Jessica thinks that the hardest part is over anyway, having survived the Darién Gap. “We walked three days and three nights in the mud, climbing slippery slopes. We counted 14 bodies along the route, almost all of them children who had drowned in the rivers,” the woman recalls. “Leaving there, we went to Honduras, where we spent a month begging on the street. I hope to raise enough money to get out of here and then on to Chicago,” she sighs.
With her enthusiasm, Jessica seems to forget that Guatemala, as well as Mexico, acts as a wall for migrants traveling to the United States without a visa. From January 1 to October 31, 2023, Guatemala rejected 20,932 people, 71% of whom were Venezuelans, 7% Haitians and 7% Ecuadorians. Every day, the Guatemalan national police detain and expel dozens of (mostly Venezuelan) migrants after their brief stay at the Care Center for Foreign Migrants (CAMIEX).
Ending the journey
While Jessica and her family look for a corner of Central Park in which to spend the night, at the other end of Guatemala City’s historic center, July knocks on the door of Guatemala City’s Casa del Migrante, a local migrant shelter. She is wearing a backpack and carrying a bag in each hand. Behind her are 12 people with plastic bags and all their belongings. The average age of the group is no more than 25, and the youngest of them is a baby of just four months. They have raised enough money to continue their journey to Mexico and plan to leave Guatemala behind with the first light of dawn.
“I am the group’s guide. We left Venezuela months ago and have lived and worked on the streets. The only thing that gives me hope is that as soon as we are in Mexico, we can apply for a visa for the United States, and hopefully in a few weeks, this trip will be over,” the woman confides.

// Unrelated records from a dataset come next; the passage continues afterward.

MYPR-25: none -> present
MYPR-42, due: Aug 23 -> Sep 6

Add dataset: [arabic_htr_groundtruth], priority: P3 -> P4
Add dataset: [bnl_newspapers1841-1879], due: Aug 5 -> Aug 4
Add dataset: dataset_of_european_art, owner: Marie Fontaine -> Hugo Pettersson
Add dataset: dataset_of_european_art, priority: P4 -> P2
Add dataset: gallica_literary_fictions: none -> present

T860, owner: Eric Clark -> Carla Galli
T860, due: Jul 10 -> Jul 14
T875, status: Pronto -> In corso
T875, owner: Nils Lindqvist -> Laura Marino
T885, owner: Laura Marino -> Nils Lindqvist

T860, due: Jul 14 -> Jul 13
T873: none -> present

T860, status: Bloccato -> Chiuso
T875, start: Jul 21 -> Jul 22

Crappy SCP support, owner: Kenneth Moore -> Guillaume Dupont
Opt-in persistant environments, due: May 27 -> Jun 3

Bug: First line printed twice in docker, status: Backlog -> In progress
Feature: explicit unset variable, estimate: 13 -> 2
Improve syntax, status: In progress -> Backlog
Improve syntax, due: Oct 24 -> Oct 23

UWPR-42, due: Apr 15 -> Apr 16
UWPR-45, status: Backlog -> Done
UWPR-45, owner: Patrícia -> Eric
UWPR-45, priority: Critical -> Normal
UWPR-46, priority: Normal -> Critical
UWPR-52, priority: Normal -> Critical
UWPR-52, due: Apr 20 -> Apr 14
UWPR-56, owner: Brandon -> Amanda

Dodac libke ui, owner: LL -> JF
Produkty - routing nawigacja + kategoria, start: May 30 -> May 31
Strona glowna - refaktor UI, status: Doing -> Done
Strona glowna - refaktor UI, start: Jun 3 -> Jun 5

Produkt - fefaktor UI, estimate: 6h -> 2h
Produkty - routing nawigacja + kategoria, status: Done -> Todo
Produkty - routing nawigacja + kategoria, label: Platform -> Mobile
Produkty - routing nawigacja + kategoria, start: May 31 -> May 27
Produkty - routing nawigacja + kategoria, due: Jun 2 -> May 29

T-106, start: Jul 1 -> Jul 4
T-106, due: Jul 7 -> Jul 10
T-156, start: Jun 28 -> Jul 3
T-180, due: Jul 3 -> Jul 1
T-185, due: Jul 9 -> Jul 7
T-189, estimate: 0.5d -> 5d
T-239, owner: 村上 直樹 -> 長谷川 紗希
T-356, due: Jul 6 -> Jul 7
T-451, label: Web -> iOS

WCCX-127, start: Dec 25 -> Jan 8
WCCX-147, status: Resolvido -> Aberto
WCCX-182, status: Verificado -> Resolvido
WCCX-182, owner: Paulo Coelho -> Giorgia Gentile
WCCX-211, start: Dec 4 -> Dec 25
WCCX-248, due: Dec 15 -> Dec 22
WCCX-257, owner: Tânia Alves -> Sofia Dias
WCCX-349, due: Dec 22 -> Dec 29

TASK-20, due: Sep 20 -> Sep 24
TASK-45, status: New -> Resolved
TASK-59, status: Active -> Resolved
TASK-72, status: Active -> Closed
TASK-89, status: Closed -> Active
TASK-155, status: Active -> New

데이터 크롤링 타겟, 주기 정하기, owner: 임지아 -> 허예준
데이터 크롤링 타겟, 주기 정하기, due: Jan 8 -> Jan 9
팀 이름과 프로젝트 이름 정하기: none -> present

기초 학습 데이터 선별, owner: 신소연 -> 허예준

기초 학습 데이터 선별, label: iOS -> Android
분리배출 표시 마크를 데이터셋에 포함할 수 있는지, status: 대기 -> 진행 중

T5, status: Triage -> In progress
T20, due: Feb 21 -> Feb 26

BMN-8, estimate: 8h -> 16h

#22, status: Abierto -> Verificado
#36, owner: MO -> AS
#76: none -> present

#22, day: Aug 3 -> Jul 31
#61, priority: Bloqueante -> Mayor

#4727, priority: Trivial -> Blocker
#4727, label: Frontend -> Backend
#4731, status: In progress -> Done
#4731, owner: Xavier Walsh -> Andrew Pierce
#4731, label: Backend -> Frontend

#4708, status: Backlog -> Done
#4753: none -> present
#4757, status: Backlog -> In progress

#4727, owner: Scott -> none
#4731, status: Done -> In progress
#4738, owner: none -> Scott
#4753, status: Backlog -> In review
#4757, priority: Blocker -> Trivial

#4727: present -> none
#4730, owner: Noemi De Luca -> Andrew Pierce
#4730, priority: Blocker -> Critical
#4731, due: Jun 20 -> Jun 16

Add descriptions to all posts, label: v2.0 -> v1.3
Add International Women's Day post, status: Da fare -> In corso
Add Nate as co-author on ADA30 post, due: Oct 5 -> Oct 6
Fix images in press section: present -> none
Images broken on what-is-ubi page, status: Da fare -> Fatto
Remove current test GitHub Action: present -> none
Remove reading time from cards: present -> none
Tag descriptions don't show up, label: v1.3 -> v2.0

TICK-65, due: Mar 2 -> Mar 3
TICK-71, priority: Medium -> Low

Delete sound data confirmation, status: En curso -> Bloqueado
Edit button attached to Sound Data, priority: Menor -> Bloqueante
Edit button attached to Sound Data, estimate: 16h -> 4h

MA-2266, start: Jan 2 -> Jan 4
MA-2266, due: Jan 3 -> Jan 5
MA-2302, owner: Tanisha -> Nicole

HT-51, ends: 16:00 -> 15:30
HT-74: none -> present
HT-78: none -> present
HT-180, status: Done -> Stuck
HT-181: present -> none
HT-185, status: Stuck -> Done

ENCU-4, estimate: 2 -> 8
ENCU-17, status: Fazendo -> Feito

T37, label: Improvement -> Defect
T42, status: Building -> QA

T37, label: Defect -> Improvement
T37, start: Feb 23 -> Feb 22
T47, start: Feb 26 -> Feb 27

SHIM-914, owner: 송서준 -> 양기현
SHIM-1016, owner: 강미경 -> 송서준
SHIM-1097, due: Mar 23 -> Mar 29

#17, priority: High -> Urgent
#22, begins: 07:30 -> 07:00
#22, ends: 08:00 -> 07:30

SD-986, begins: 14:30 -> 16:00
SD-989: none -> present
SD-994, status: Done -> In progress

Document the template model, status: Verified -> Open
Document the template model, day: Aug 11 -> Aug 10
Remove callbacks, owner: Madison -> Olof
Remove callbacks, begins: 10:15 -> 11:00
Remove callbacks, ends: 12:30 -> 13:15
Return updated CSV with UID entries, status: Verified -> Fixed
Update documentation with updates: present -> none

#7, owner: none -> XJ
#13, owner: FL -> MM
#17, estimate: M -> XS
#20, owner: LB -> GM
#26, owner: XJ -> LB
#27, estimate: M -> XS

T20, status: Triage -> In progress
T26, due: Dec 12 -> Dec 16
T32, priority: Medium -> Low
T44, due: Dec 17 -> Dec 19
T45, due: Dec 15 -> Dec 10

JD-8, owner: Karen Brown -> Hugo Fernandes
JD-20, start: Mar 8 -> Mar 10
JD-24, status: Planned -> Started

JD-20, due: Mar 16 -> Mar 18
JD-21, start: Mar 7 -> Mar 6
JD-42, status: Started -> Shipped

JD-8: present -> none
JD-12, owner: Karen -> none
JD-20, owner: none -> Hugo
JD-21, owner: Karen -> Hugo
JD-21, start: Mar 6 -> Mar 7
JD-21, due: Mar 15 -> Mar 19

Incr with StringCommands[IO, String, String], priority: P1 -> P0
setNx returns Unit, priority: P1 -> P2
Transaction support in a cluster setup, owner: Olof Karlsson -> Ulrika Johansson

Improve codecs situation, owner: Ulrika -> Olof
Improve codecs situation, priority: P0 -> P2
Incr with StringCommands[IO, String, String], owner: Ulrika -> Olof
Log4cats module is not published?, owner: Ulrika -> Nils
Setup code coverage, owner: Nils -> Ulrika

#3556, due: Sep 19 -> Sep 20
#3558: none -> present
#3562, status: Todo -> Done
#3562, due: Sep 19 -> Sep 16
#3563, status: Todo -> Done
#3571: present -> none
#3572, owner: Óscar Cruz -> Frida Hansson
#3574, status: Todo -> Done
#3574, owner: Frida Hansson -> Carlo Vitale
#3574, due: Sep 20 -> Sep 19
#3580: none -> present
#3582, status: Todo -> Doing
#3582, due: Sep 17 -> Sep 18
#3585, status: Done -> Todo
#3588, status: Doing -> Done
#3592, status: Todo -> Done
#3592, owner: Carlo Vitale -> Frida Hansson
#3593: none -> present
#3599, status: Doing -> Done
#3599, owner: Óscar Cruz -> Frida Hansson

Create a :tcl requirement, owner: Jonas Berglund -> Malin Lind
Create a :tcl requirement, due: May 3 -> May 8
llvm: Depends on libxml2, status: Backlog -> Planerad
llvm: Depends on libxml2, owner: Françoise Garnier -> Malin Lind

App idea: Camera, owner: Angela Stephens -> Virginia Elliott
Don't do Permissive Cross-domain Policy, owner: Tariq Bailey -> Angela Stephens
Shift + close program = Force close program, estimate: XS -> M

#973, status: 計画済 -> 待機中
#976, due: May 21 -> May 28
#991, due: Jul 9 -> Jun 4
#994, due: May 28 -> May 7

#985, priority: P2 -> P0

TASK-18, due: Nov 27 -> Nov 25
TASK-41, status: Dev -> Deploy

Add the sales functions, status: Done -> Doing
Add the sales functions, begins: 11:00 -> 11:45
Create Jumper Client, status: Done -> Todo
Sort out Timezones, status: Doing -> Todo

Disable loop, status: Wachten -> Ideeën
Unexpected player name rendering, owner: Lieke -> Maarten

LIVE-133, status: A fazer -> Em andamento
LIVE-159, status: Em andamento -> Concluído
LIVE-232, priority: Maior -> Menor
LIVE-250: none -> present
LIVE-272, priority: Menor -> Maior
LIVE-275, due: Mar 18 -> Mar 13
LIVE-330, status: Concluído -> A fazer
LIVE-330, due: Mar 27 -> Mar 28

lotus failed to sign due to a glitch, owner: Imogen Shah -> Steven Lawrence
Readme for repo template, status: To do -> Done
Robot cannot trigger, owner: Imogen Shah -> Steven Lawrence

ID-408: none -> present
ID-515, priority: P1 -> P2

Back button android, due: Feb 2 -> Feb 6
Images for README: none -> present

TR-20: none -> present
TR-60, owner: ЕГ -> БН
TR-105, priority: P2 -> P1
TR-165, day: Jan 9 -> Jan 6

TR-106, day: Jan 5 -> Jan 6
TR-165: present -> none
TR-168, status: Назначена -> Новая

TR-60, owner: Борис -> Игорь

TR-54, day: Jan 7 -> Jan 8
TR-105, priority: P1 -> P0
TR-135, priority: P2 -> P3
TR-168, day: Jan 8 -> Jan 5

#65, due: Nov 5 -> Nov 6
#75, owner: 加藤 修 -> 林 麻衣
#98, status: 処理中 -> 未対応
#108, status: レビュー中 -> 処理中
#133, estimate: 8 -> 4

Since January 2023, migrants in Mexico are required to download the free CBP One application on their mobile phone to schedule an appointment at one of the ports of entry on the southern border of the United States and request relief. If, on the one hand, the application aims to speed up the planning of appointments, those who do not have access to mobile devices or the internet are excluded from requesting international protection. The logic of using the application to apply for protection has provoked numerous reactions in the world of activism, to the point that Amnesty International declared that “the mandatory use of the CBP One mobile application as the sole means of entering the United States to seek international protection is a clear violation of international law.”
Like July, hundreds of Venezuelans arrive in Guatemala City in small groups and often by night. Some ask for shelter for a night at the Casa del Migrante, run by the Scalabrini missionaries. They are looking for a bed where they can lie down and forget the day. They often arrive dehydrated and with foot wounds and infections, which need nursing care. When dawn comes, they fade away like a dream and continue their journey, taking the children who can walk by their side, and the younger ones, wrapped in a jacket tied to their backs.
“Last year 32,000 people passed through here and more than 90% were Venezuelans,” explains Gabriela Girón, an educator at the Casa del Migrante. “10% of the migratory flow are children who arrive with high hopes, but also great sadness. Despite their age, they are aware of the reality and are very afraid that drug traffickers could kidnap or kill them in Mexico,” she adds.
A few minutes before going to his room, July’s nephew Miguel asks for a photo with his brothers. Two days later, the boy sends a message: “We are in Tapachula in Mexico. We don’t have any more money. Only God knows when we will reach the United States.”